# NEC 2020 Proposes Exterior Disconnect for Dwellings



## jar546 (Aug 4, 2019)

New _Code_ language is being proposed that would require an emergency disconnect at a readily accessible outdoor location for all dwelling units. This outdoor disconnect requirement recognizes the need for an outdoor disconnect for first responders of emergencies such as a house fire. According to CMP-10, these proposed emergency disconnect requirements are practical, feasible, and provides installers with multiple options. Currently, first responders and utility personnel do not have a way to safely remove power from a structure without the servicing utility company removing power from the entire structure.

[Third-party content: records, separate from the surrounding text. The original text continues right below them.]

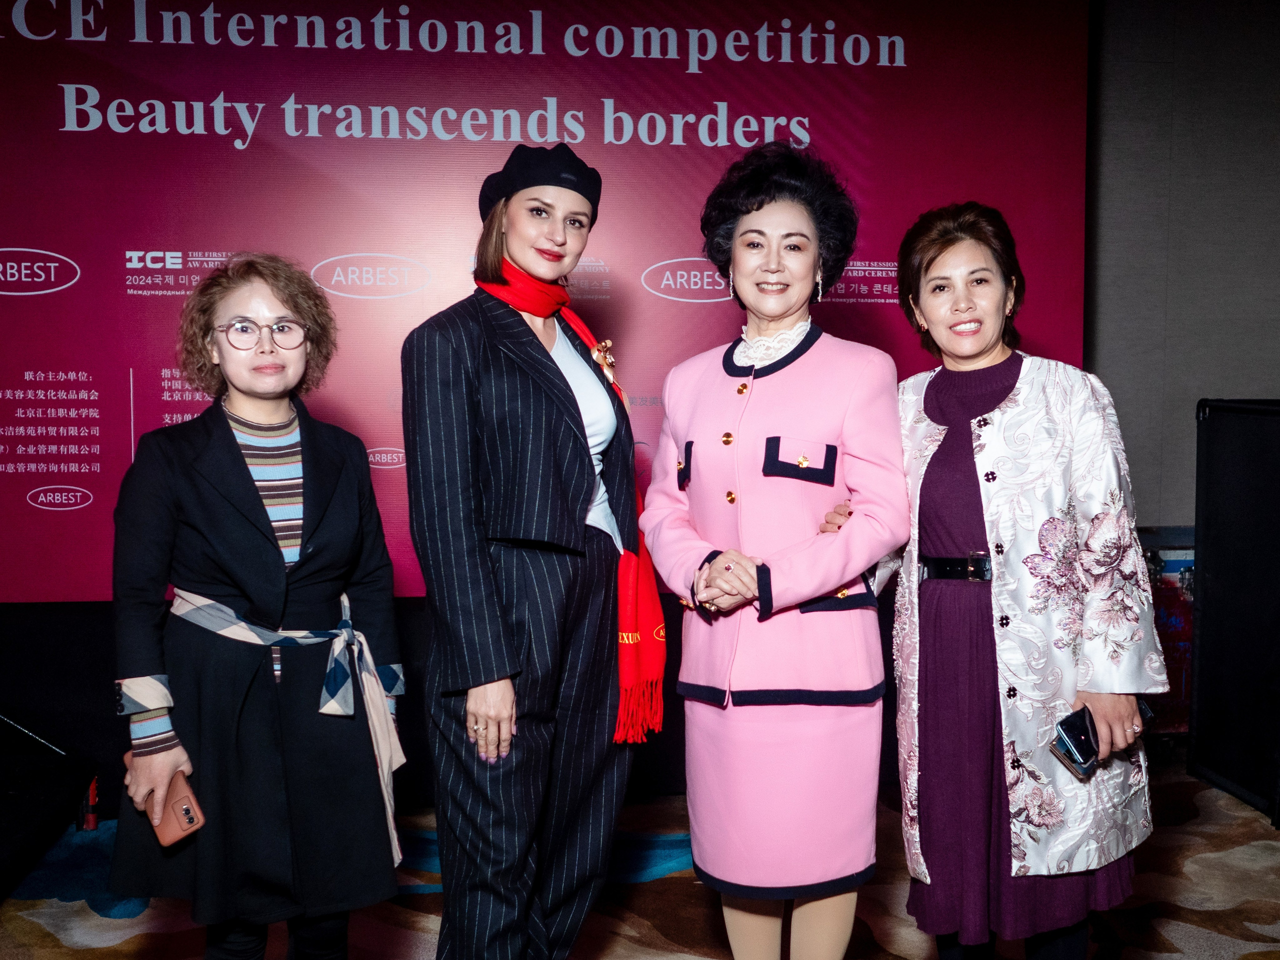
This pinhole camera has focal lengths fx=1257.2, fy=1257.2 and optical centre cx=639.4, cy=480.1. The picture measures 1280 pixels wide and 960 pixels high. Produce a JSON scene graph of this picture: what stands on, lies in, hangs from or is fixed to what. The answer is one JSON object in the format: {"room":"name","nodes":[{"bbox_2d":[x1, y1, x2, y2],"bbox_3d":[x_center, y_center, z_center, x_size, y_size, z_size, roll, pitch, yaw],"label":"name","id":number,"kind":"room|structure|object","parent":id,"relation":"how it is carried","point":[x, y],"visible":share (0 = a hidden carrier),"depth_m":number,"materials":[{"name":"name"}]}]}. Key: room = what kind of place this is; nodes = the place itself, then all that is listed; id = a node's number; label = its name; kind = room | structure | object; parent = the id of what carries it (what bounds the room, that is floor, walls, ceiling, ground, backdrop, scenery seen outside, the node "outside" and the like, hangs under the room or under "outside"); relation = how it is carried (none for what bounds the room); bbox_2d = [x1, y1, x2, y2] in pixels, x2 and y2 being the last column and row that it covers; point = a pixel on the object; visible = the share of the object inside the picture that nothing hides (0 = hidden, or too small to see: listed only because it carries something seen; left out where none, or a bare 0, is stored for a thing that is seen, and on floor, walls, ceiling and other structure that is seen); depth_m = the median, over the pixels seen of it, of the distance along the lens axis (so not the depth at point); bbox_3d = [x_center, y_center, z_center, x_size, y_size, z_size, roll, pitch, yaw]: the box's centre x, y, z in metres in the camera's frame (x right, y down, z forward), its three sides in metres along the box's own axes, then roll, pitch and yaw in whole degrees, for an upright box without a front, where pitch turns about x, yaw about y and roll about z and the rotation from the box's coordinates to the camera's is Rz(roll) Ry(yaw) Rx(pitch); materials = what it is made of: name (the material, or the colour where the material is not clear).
{"room":"event hall","nodes":[
{"label":"event hall","id":0,"kind":"room"},
{"bbox_2d":[0,756,1279,959],"bbox_3d":[0.224,1.282,1.745,6.828,0.105,6.145,-1,4,-6],"label":"carpeted floor","id":1,"kind":"structure","parent":0,"point":[152,937],"depth_m":3.34,"materials":[{"name":"carpet"}]},
{"bbox_2d":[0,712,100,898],"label":"stage platform","id":2,"kind":"object","parent":1,"relation":"on","point":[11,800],"visible":0.99,"depth_m":3.69,"materials":[{"name":"black"}]},
{"bbox_2d":[106,255,408,959],"bbox_3d":[-0.738,0.382,2.467,0.542,1.533,0.620,-1,4,-6],"label":"woman","id":3,"kind":"object","parent":1,"relation":"on","point":[250,482],"visible":0.97,"depth_m":2.33},
{"bbox_2d":[121,750,207,844],"bbox_3d":[-0.888,0.599,2.340,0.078,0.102,0.178,-4,5,-44],"label":"smartphone","id":4,"kind":"object","parent":3,"relation":"in","point":[186,810],"visible":0.64,"depth_m":2.30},
{"bbox_2d":[399,147,651,959],"bbox_3d":[-0.226,0.275,2.597,0.517,1.774,0.645,-1,4,-6],"label":"woman","id":5,"kind":"object","parent":1,"relation":"on","point":[579,635],"visible":0.97,"depth_m":2.42},
{"bbox_2d":[642,145,911,959],"bbox_3d":[0.290,0.268,2.619,0.529,1.788,0.649,-1,4,-6],"label":"woman","id":6,"kind":"object","parent":1,"relation":"on","point":[719,560],"visible":0.98,"depth_m":2.47},
{"bbox_2d":[841,204,1166,959],"bbox_3d":[0.731,0.306,2.623,0.528,1.658,0.719,-2,4,-21],"label":"woman","id":7,"kind":"object","parent":1,"relation":"on","point":[1034,380],"visible":0.95,"depth_m":2.44},
{"bbox_2d":[1049,706,1100,776],"bbox_3d":[0.849,0.501,2.407,0.175,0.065,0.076,-3,5,-40],"label":"smartphone","id":8,"kind":"object","parent":7,"relation":"in","point":[1074,759],"visible":0.86,"depth_m":2.38,"materials":[{"name":"black glass"}]},
{"bbox_2d":[1137,526,1195,736],"bbox_3d":[2.003,0.596,4.786,0.619,0.810,0.291,-1,4,-6],"label":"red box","id":9,"kind":"object","parent":1,"relation":"on","point":[1183,654],"visible":0.28,"depth_m":4.73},
{"bbox_2d":[1188,398,1279,823],"bbox_3d":[2.194,0.407,3.947,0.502,1.313,1.244,-1,4,-6],"label":"black panel","id":10,"kind":"object","parent":1,"relation":"on","point":[1209,549],"visible":0.99,"depth_m":4.20,"materials":[{"name":"black"}]},
{"bbox_2d":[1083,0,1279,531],"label":"wall","id":11,"kind":"structure","parent":0,"point":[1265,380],"depth_m":4.79,"materials":[{"name":"grey"}]},
{"bbox_2d":[0,0,1091,599],"bbox_3d":[-0.645,-0.701,4.128,4.332,2.178,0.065,-1,4,-6],"label":"backdrop banner","id":12,"kind":"object","parent":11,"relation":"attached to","point":[133,297],"visible":0.77,"depth_m":4.08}
]}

This emergency disconnect can consist of (1) the actual service disconnect, (2) a meter disconnect installed per 230.82(3), or (3) other listed disconnect switch(es) or circuit breaker(s) on the supply side of each service disconnect that are suitable for use as service equipment. Marking requirements that accompany these emergency disconnects and the marking requirements must comply with 110.21(B).


----------



## cda (Aug 4, 2019)

Good idea

But how do you keep it secure, so nobody except when needed, shuts it off


----------



## jar546 (Aug 4, 2019)

cda said:


> Good idea
> 
> But how do you keep it secure, so nobody except when needed, shuts it off



Most of Florida is set up like this.  Millions of homes and businesses.


----------



## TheCommish (Aug 4, 2019)

cda said:


> Good idea
> 
> But how do you keep it secure, so nobody except when needed, shuts it off



with a cheap lock if that is really is a problem, the fire department has bolt cutters.

I know of many places that have unsecured disconnect means on the exterior without issues


----------



## fatboy (Aug 4, 2019)

We have had a local amendment requiring it for the past 14 years......


----------



## steveray (Aug 6, 2019)

Would a bypass meter socket accomplish this?...Another $800 on a house....


----------